In anticipation of its bicentennial in 2019, Memphis, Tennessee is taking big steps to revitalize one of its oldest neighborhoods. The downtown Pinch District was part of the city’s original plan, but for much of the last 40 years it has seen very little development. In fact, since July 2015 there has been a moratorium on new building permits and additional construction to existing buildings in the area. The Pinch District Concept Study has been put together by the city’s Division of Housing and Community Development, the Memphis/Shelby County Office of Planning and Development, and the Downtown Memphis Commission, with architecture and planning being handled by the Memphis office of Looney Ricks Kiss.
With a recent unanimous approval by the Land Use Control Board (LUCB), the study is on its way to the Memphis City Council. While in front of the LUCB, a resolution was added to the study to ensure that the master plan would act as an outline for future development rather than a true set of building regulations. If the study is approved by the City Council, the moratorium will likely be lifted, much to the pleasure of current Pinch land owners.
The study covers a nine-block area and calls for a diverse set of programs integrated into a mixed-use neighborhood. The proposed neighborhood is based on four main principles: “history/character,” “connected,” “mixed-use,” and “walkable neighborhood.” Pedestrian friendly streets, intersections, and green spaces are an important part of the plan. Additional connections to the Mississippi River, which runs just west of the site, and to the rest of the downtown under the I-40 expressway are also highlighted in the study.
The residents of Memphis have had a long love/hate relationship with the Pyramid, which now promises to anchor a completely re-imagined Pinch. (City of Memphis)
While the neighborhood is decidedly underdeveloped, considering its location’s history, one major recent development looms over the Pinch.
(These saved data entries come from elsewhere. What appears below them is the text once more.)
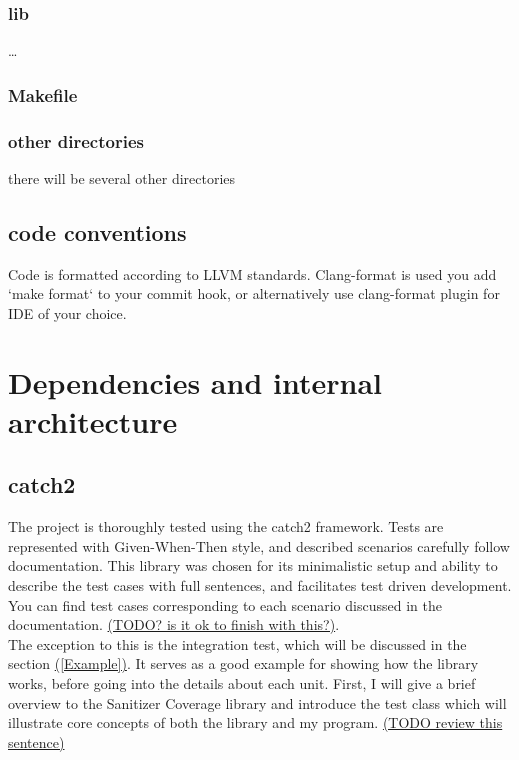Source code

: \documentclass{elteikthesis}[2018/06/06]
\begin{document}
\subsubsection{lib}
\label{sec-3-1-1-5}
\ldots{} \\
\subsubsection{Makefile}
\label{sec-3-1-1-6}

\subsubsection{other directories}
\label{sec-3-1-1-7}
there will be several other directories \\
\subsection{code conventions}
\label{sec-3-1-2}
Code is formatted according to LLVM standards. Clang-format is used  you add `make format` to your commit hook, or alternatively use clang-format plugin for IDE of your choice. \\
\section{Dependencies and internal architecture}
\label{sec-3-2}
\subsection{catch2}
\label{sec-3-2-1}
The project is thoroughly tested using the catch2 framework. Tests are represented with Given-When-Then style, and described scenarios carefully follow documentation. This library was chosen for its minimalistic setup and ability to describe the test cases with full sentences, and facilitates test driven development. You can find test cases corresponding to each scenario discussed in the documentation. \uline{(TODO? is it ok to finish with this?)}. \\


The exception to this is the integration test, which will be discussed in the section \uline{([Example])}. It serves as a good example for showing how the library works, before going into the details about each unit. First, I will give a brief overview to the Sanitizer Coverage library and introduce the test class which will illustrate core concepts of both the library and my program. \uline{(TODO review this sentence)} \\
\end{document}
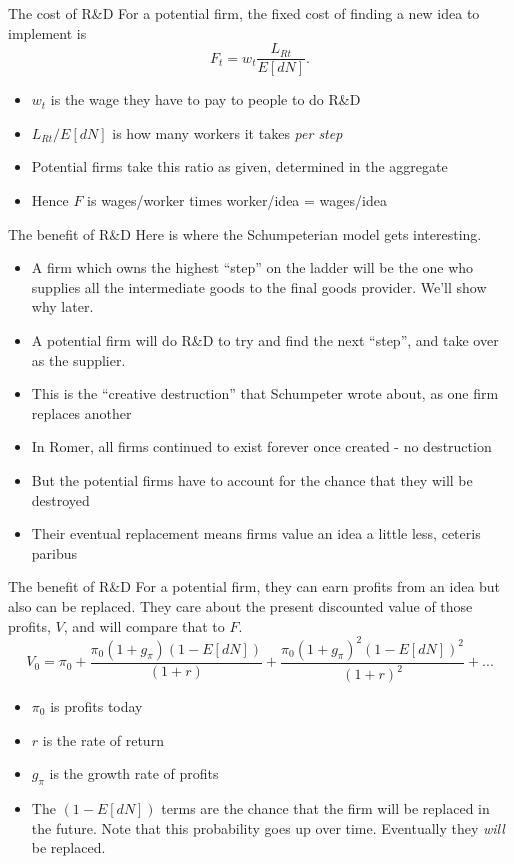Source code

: \begin{frame}{The cost of R\&D}
For a potential firm, the fixed cost of finding a new idea to implement is
\begin{equation}
	F_t = w_t \frac{L_{Rt}}{E[dN]}.
\end{equation}
\begin{itemize}
	\item $w_t$ is the wage they have to pay to people to do R\&D
	\item $L_{Rt}/E[dN]$ is how many workers it takes \textit{per step}
	\item Potential firms take this ratio as given, determined in the aggregate
	\item Hence $F$ is wages/worker times worker/idea = wages/idea
\end{itemize}
\end{frame}

\begin{frame}{The benefit of R\&D}
Here is where the Schumpeterian model gets interesting. 
\begin{itemize}
	\item A firm which owns the highest ``step'' on the ladder will be the one who supplies all the intermediate goods to the final goods provider. We'll show why later.
	\item A potential firm will do R\&D to try and find the next ``step'', and take over as the supplier.
	\item This is the ``creative destruction'' that Schumpeter wrote about, as one firm replaces another
	\item In Romer, all firms continued to exist forever once created - no destruction
	\item But the potential firms have to account for the chance that they will be destroyed
	\item Their eventual replacement means firms value an idea a little less, ceteris paribus
\end{itemize}

\end{frame}

\begin{frame}{The benefit of R\&D}
For a potential firm, they can earn profits from an idea but also can be replaced. They care about the present discounted value of those profits, $V$, and will compare that to $F$.
\begin{equation}
	V_0 = \pi_0 + \frac{\pi_0(1+g_{\pi})(1-E[dN])}{(1+r)} + \frac{\pi_0(1+g_{\pi})^2(1-E[dN])^2}{(1+r)^2}+ ... \nonumber
\end{equation}
\begin{itemize}
	\item $\pi_0$ is profits today
	\item $r$ is the rate of return
	\item $g_{\pi}$ is the growth rate of profits
	\item The $(1-E[dN])$ terms are the chance that the firm will be replaced in the future. Note that this probability goes up over time. Eventually they \textit{will} be replaced.
\end{itemize}

\end{frame}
The Pyramid Arena, built in 1991, sits between the neighborhood and the water. When it was built, it was imagined that the area would be transformed into an entertainment district. After multiple attempts and failed plans through the late 1990s, the push was mostly abandoned. Originally it was used as a 20,142-seat sporting venue for the University of Memphis men’s basketball, as well as the NBA’s Memphis Grizzlies. Eventually, a new stadium built on the south side of the downtown left the Pyramid vacant. In 2015 the Pyramid reopened as a Bass Pro Shops megastore and hotel. It should be noted that Memphis is the second Memphis, after the ancient Egyptian city, so the pyramid sort of makes sense.
The Pinch itself was one of the first landing places for numerous immigrant populations including Irish, Italian, Russian, Greek, and Jewish communities. The name Pinch comes from the nickname of “Pinch-Gut” given to the area as a derogatory reference to the starving emaciated Irish immigrants escaping the potato famine of the mid-1800s.
While the new vision of the Pinch still has a long way to go before being realized, it would seem the area may be entering a new era in its long history.